▶ TASK DETAILS:
The records below are made of lines; count those holding the word "pinky" and give the number only.

(Human pose images with coordinates)

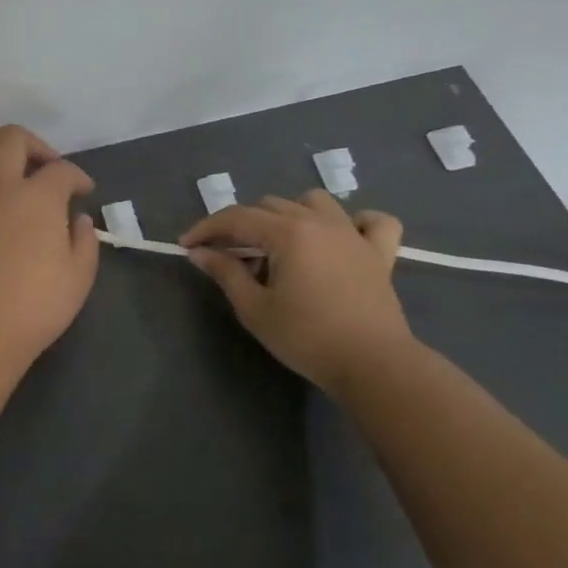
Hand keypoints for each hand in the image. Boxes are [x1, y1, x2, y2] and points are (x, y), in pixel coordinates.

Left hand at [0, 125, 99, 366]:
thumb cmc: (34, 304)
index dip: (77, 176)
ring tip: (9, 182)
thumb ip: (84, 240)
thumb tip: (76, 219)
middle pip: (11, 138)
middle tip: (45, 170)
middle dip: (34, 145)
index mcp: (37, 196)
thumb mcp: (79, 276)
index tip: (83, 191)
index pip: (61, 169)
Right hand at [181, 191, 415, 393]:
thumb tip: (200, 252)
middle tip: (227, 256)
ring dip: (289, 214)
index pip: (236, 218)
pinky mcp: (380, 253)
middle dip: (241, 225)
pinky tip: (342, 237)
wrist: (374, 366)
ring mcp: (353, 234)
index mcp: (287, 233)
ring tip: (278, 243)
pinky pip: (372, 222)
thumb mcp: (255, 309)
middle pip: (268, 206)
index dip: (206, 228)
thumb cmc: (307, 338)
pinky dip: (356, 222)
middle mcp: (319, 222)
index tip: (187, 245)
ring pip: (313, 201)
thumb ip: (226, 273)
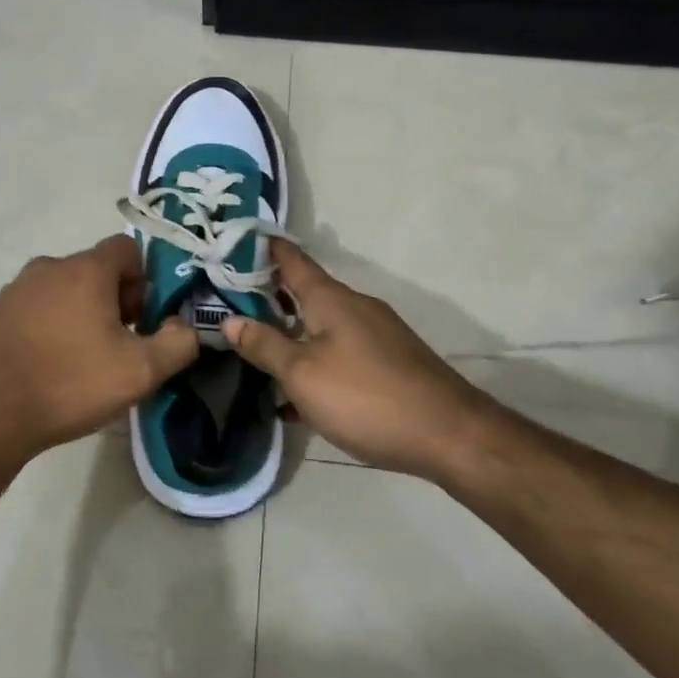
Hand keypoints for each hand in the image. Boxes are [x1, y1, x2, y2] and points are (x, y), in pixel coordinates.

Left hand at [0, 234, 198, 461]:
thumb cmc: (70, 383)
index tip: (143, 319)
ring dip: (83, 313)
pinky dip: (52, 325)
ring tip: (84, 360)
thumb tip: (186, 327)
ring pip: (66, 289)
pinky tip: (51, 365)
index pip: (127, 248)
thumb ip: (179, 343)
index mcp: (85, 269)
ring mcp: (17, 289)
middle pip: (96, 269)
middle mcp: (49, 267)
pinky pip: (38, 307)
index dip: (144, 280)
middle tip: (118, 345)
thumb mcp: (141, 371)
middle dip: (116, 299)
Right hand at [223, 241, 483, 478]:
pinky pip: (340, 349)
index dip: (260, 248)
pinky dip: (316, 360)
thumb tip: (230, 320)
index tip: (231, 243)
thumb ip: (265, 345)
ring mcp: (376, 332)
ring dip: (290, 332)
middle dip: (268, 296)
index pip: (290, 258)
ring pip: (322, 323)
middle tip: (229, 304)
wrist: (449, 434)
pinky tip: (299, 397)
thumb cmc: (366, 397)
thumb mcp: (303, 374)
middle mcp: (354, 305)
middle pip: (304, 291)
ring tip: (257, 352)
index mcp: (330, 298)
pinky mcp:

▶ SOLUTION TO THE EXERCISE:
11